The solutions you offer are hardly solutions at all. Not every parent can home school. it’s impossible, and suggesting otherwise would be doing a disservice to single parents, and those who work full time.

As for the neighbor hood coop, you once again have the lack of time, and you have the lack of skill and available parents. Not every parent I know can teach advanced math, and just watching some of my substitute teachers stumble through biology notes *my teacher is sick quite often* makes me shiver at the thought of something like that happening every day.

Please note that Ian did not even mention the possibility of small entrepreneurial schools.

Again, Ian is partially right. True, not all parents can homeschool, but many that could, do not even consider it. Sometimes having a second income is not a matter of survival, sometimes it’s about having a Lexus and a McMansion while your kid falls apart in public school. For many people, choosing whether or not to homeschool is a matter of values and priorities, not survival. My family is an example, so far, we have chosen not to homeschool, but we know it is an option. It would involve sacrifice, but we could do it.

Contrary to Ian’s claim, single parents can and do homeschool. Nothing is impossible. Read Kyria Kalata’s moving story about 24 hours as a single working homeschooling mom. She’s also an entrepreneur. Maybe the nay sayers could drop her a line reminding her what she is doing is impossible.

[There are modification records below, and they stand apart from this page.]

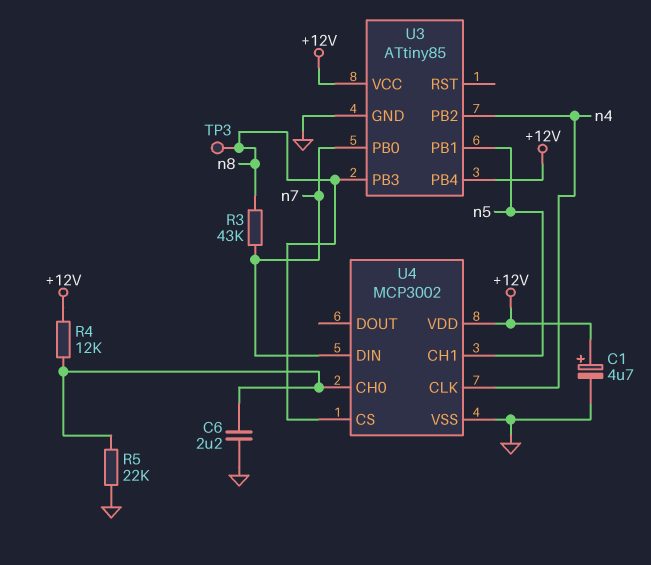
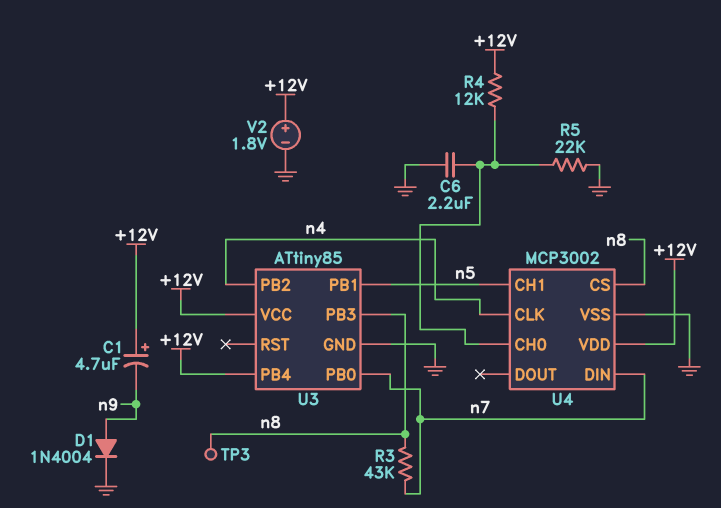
C1: 4.7uF (plus +12V, minus GND) -> 4.7uF (plus +12V, minus n9)
D1: none -> diode 1N4004 (A n9, K GND)
V2: none -> 1.8V (plus +12V, minus GND)

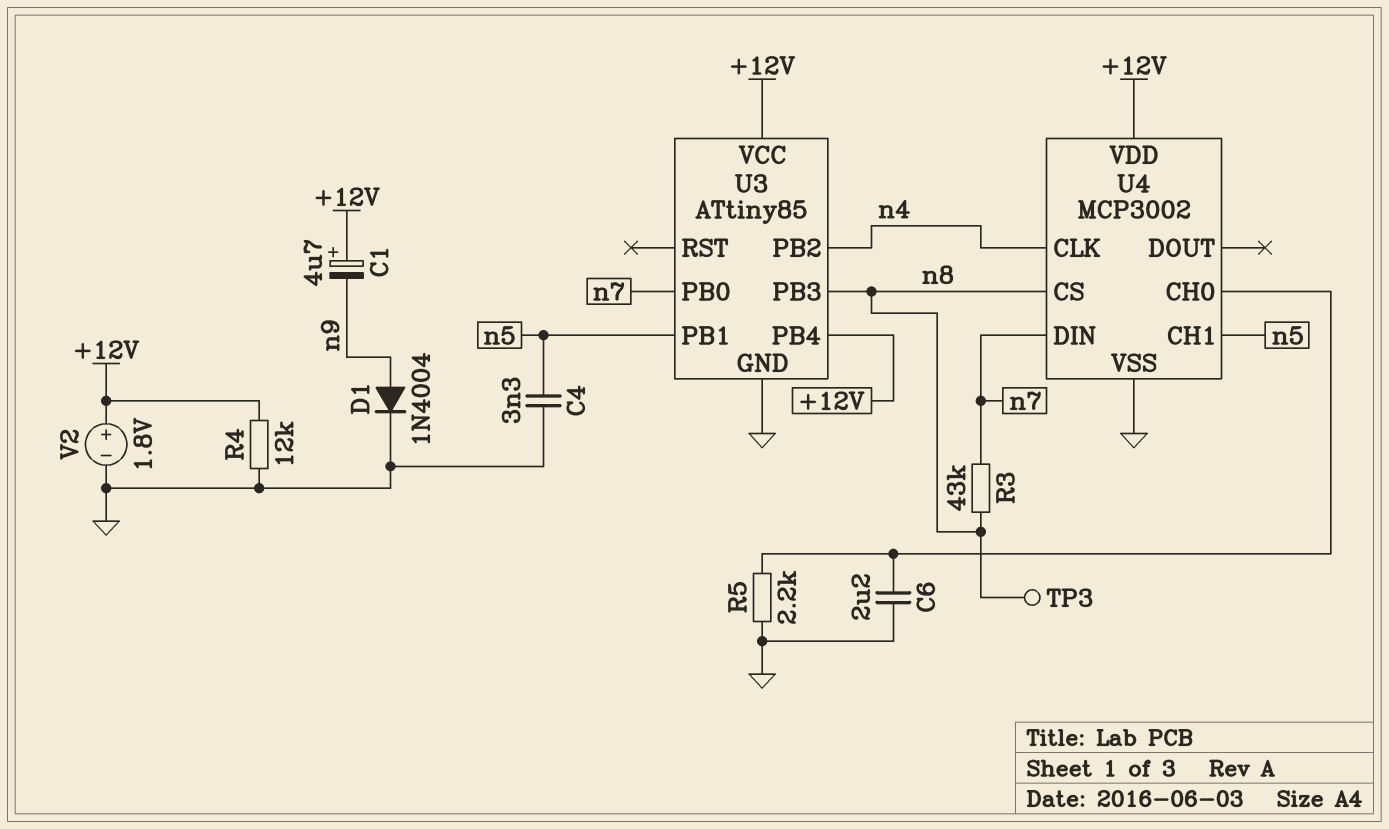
C4: none -> 3.3nF (GND, n5)
R4: 12k (+12V, U4/CH0) -> 12k (+12V, GND)
R5: 22k (GND, U4/CH0) -> 2.2k (GND, U4/CH0)

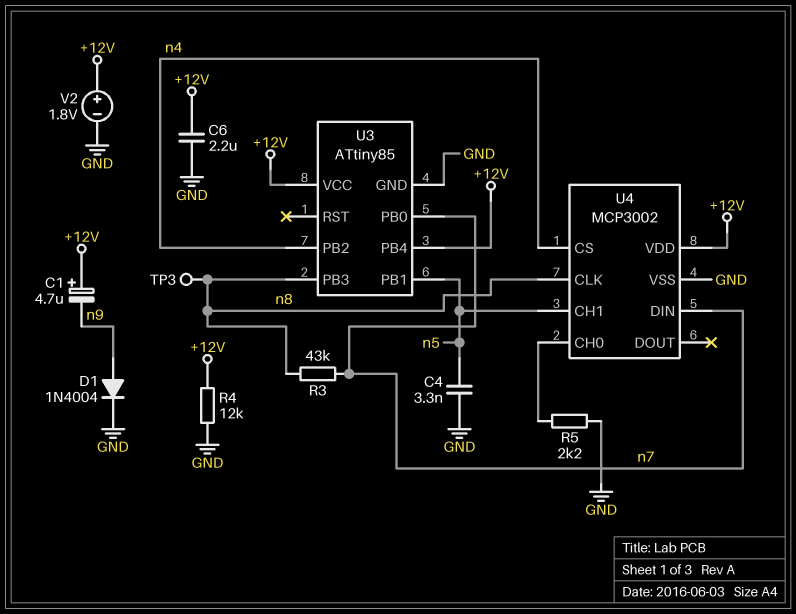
C6: 2.2uF (GND, U4/CH0) -> 2.2uF (+12V, GND)
U4 pin CLK: n4 -> n8
U4 pin CS: n8 -> n4

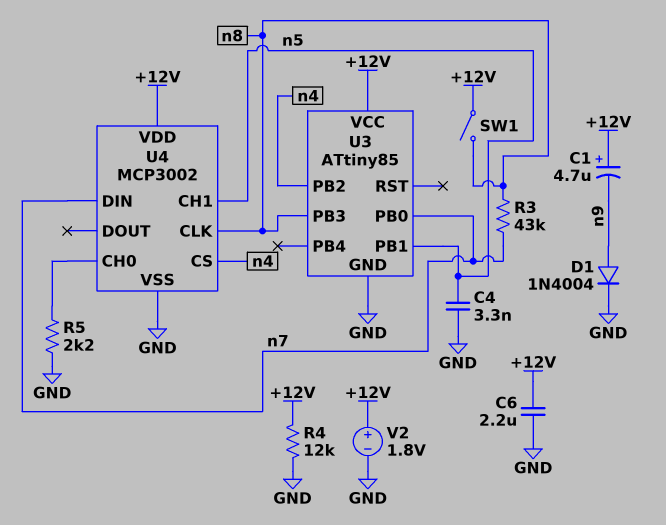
SW1: none -> switch (+12V, n8)
TP3: test point (n8) -> none
U3 pin PB4: +12V -> none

196,000 children were homeschooled by single parents in 2003. 283,000 homeschooling families earned less than $25,000 annually in 2003. – so there’s 500,000 people doing the impossible.

Contrary to Ian’s claim that co-ops are unworkable, there are thousands of community based education co-ops operating successfully in the Untied States. Here is one example. I learned about educational co-ops from co-workers that praised the advanced material their children learned at co-ops, including college level (AP) Algebra and Biology. One homeschooled boy has earned over 30 college credits without ever stepping foot in a classroom.

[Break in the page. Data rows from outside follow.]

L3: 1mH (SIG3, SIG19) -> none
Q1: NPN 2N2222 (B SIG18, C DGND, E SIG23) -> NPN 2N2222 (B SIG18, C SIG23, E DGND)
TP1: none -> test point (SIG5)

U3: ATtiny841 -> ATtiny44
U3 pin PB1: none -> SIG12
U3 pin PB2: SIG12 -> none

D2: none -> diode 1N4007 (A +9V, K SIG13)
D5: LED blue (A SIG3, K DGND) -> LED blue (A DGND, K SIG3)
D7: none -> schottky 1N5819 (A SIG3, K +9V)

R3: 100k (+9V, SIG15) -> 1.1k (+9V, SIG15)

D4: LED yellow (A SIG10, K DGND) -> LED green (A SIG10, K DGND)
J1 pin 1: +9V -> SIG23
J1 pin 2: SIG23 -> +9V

Large government institutions like schools and prisons do not treat people like individuals. They can’t, the task is too complex and expensive. So instead of doing something about it, making education more entrepreneurial, we throw our hands up and saying – the current monolithic government system is the only way.

Why do we believe that only government can deliver educational services to children? It’s an outdated concept. Even modern models for universal health care don’t resemble our antiquated education system. They don’t propose that all medical workers in the United States become unionized government employees in government owned hospitals and clinics. Even socialists know such a proposal would be an unmitigated disaster. But that is exactly the model we have in American K-12 education.

We must start treating children and parents (the true consumers of education) like the unique individuals they are and allow them to make their own educational choices.